Liam let out a cloud of breath. The branch arched and jarred as Rico did a few small steps on it. Rico shook his head before a loud holler echoed from behind them. Liam started to climb the cut branches after seeing a small army of graymen escaping the gates. Rico jumped off onto the buttress and landed in proximity to the inner edge of the wall. He turned to Liam, then hunkered down. Liam, now on the creaking branch, breathed out in depth before leaping onto the buttress. His right foot slipped right off the verge of the wall, but Rico caught his arm in celerity. The guy pulled him up with grand vigor, causing them to fall off the wall and into the cold, weedy ground.
"Fuck," Rico said with a low voice, his right arm punctured with a small aluminum sheet.
Liam, whose lying flat on a heap of cut weeds on his front, got up and, without hesitation, pulled the sheet out of Rico's flesh. Rico bit his lower lip while uttering several moans of pain. Blood flowed down his arm, painting the fibers of his sleeve black. Rico mumbled an intelligible word before Liam walked to the other side and threw his left arm over his shoulders. Liam did his best to lift the other guy's vast weight. They went through a long, narrow cul-de-sac of two-story houses and took a halt between two buildings.
"Sir, I'll just," Liam cut his butterfly knife through Rico's sleeve and ripped it open, "bandage this to slow up the bleeding."
"Just make it quick and as," Rico sighed, "less painful as you think you can."
"Offensive."
"Come on, quick."
After ripping a long piece of cloth from the lower hem of his shirt, Liam tied it up around the thick fabric patch on Rico's deep wound.
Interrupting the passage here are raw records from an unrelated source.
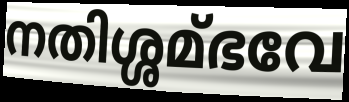
നതിശ്ശമ്ഭവേ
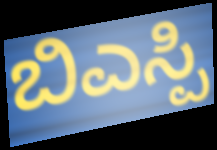
ಬಿಎಸ್ಪಿ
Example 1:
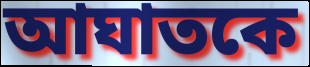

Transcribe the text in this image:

আঘাতকে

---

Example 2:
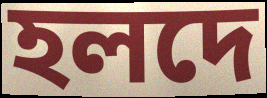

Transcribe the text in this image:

হলদে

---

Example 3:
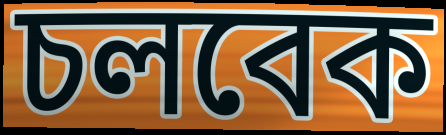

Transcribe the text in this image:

চলবেক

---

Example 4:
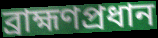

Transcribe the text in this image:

ব্রাহ্মণপ্রধান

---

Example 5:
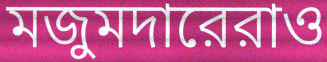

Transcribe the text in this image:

মজুমদারেরাও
Rico held his breath and jerked when the boy knotted the cloth for the second time.
"That's enough tightness, kid." He tapped Liam's arm. "You're killing me mercilessly."
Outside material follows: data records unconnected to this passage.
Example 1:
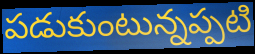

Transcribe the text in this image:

పడుకుంటున్నప్పటి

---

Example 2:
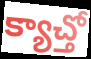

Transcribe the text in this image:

క్యాచ్తో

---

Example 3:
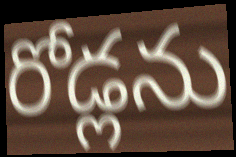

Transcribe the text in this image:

రోడ్లను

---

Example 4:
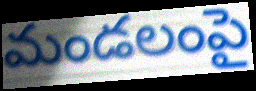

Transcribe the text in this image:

మండలంపై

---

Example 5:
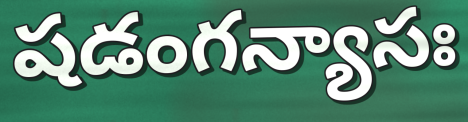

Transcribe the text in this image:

షడంగన్యాసః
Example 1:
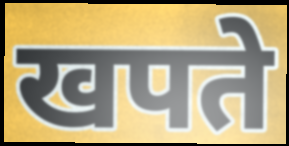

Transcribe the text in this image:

खपते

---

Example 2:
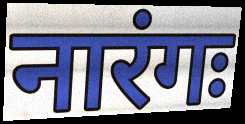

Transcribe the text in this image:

नारंगः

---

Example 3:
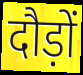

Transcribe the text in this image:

दौड़ों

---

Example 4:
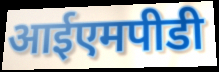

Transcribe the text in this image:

आईएमपीडी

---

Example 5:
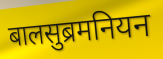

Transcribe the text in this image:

बालसुब्रमनियन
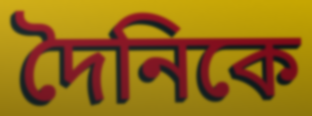
দৈনিকে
"Thank God." Liam sat on the slope of gravel. "I thought it was your leg."
"I could've stood up alone, you know."
"You were like babbling in pain."
"Was I?" Rico sneered. "Thanks, Liam."
"No worries, sir," Liam replied, smiling back.
"Hey!"
"Here, death nazis!"
"Come on, you crave human flesh, don't you?!"
Liam and Rico eyed each other as they continued hearing the same words over and over again. They held onto their weapons as a girl with rich pink hair appeared beside them.
"Please, turn your sticks away from my face," she said. "Come on, let me get you two out of here. Follow me quietly."
Liam and Rico took another glance at each other before standing up and tracing the girl's footsteps. Liam was calling the girl's command into question, but he had not gotten any other choices. Rico and he would have left the open area, anyway. They made numerous turns in the labyrinth of aesthetic residencies until the pink-haired girl entered a house, leaving the door open for them, Liam guessed.
The girl widened her eyes at the two. "Come on in before the ashens come back."
Rico took a step backward once, then whispered to Liam, "What do you think?"
"We have no choice, sir." Liam eased his grip on his bat. "We need a roof anyway."
Rico nodded in agreement. They went through the doorway, then the girl locked the door behind them. They stood in their places as three more heads faced them.
The girl put a small smile on her lips. "Don't worry, guys. We aren't cannibals nor Luciferian cultists, though I was planning to move to the States to be an official Satanist."
"Who are they, Hell?" a face-tattooed man let out. "Other freeloaders?"
The girl, who was called Hell as Liam heard, held his and Rico's hands. "Don't mind that inked toad. He's my ex-boyfriend he's a bastard, literally and figuratively."
An old lady with pure gray hair smiled at them. "Are you two hungry or something? Just tell us what we can help you with."
Before Rico could utter a word, the door behind them swung open. Liam turned back, then creased his brows at the man — Mike.
"The death nazis are—" Mike furrowed his brows. "Liam?"